Southwestern Oklahoma State University and the Cheyenne & Arapaho Tribal College Board of Regents recently signed a cooperative agreement to continue the Cheyenne & Arapaho Tribal College on the Weatherford campus.

Cheyenne & Arapaho Speaker of the House Ida Hoffman, C & A legislator Janice PrairieChief-Boswell and CATC Board of Regents Chair Lawrence Hart recently presented a $458,296 check on behalf of the Cheyenne & Arapaho tribes to SWOSU for the 2007 operations of the college. Accepting for SWOSU were President John Hays and CATC Interim President Henrietta Mann.

The Cheyenne-Arapaho Tribal College (CATC) is a two-year college that is starting its second year on the SWOSU campus. Dr. Radwan Al-Jarrah, dean of the SWOSU College of Arts and Sciences and the cooperative agreement principal director, said the college has an enrollment of 30 full-time and 15 part-time students with most of them being Cheyenne and Arapaho students.

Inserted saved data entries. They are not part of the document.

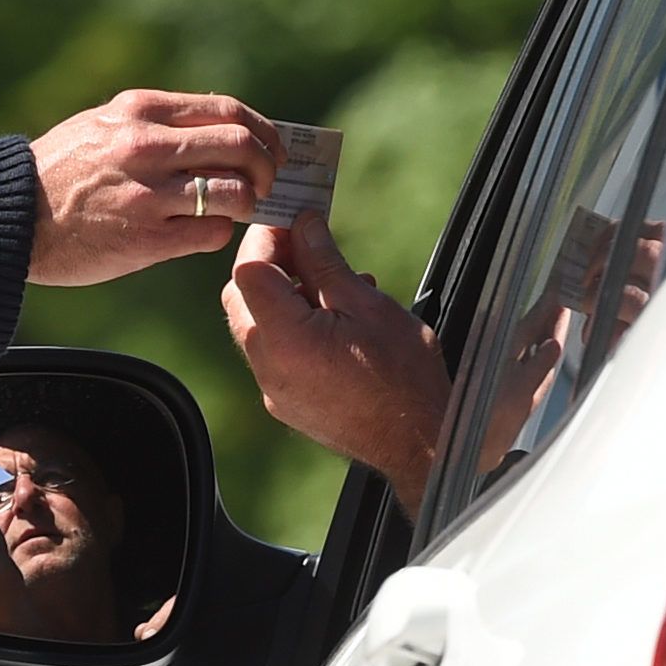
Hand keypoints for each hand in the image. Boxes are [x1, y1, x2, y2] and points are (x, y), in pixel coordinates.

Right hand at [28, 90, 285, 285]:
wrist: (11, 218)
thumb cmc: (59, 170)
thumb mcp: (102, 124)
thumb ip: (156, 123)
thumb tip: (219, 130)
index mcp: (139, 110)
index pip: (228, 110)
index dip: (263, 130)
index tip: (271, 147)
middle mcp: (147, 146)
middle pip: (242, 146)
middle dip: (267, 166)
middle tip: (266, 182)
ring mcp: (149, 193)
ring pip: (236, 192)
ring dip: (248, 203)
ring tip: (236, 210)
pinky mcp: (148, 238)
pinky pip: (212, 233)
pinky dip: (219, 232)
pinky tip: (203, 232)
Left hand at [225, 212, 446, 511]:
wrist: (422, 444)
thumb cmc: (403, 374)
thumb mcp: (366, 304)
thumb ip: (324, 262)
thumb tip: (303, 223)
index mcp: (283, 338)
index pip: (248, 271)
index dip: (266, 239)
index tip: (293, 221)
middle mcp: (266, 366)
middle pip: (243, 297)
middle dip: (271, 265)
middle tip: (310, 247)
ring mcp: (273, 389)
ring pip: (258, 325)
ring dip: (286, 296)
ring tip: (336, 285)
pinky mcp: (287, 404)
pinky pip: (275, 353)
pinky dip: (293, 328)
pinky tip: (336, 321)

Al-Jarrah said immediate plans for the CATC are to hire a business manager, administrative assistant and to aggressively prepare for accreditation and apply for membership in the American Indian Higher Education Consortium. As an AIHEC member, the CATC will be eligible for federal assistance and capable of competing for federal grants and other educational resources. After AIHEC recognition, the CATC will then seek candidacy status with the Higher Learning Commission of the North Central Association.

The CATC is a product of extensive planning by the Cheyenne and Arapaho Tribes of Oklahoma and SWOSU. Once the CATC attains recognition as a fully functional college, it will seek autonomy. When the CATC is accredited, the college will be allowed to manage federal student financial aid programs and its courses will be transferable to accredited four-year degree-granting institutions.

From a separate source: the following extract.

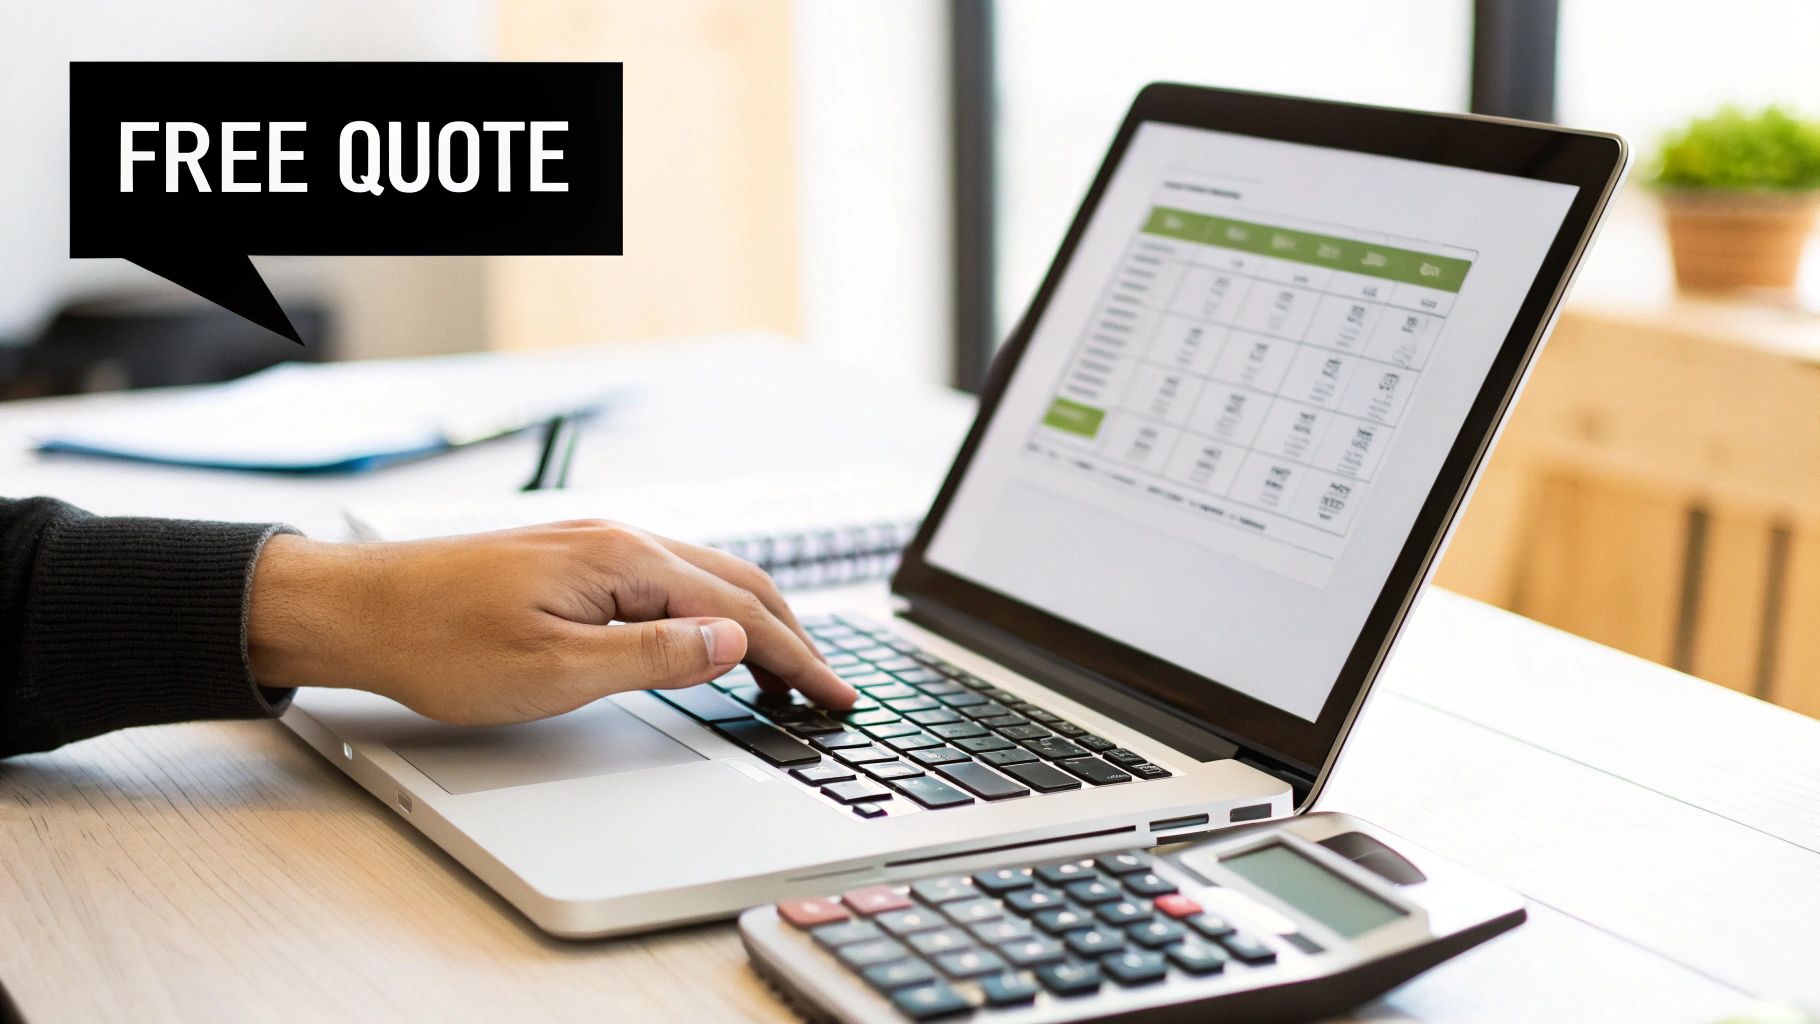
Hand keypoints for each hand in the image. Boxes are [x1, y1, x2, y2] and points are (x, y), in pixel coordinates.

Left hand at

Hays said SWOSU is committed to enhancing diversity and promoting multicultural education. SWOSU is actively working to increase the number of American Indian students enrolled in its programs and is striving to provide greater multicultural opportunities for its students and faculty.

SWOSU started an American Indian studies program in 2005. The program enables students to get an associate degree, minor, an option in the interdisciplinary degree, or certification in American Indian studies. Al-Jarrah said many Native American students have found the interdisciplinary degree at SWOSU to be a popular avenue of earning a bachelor’s degree.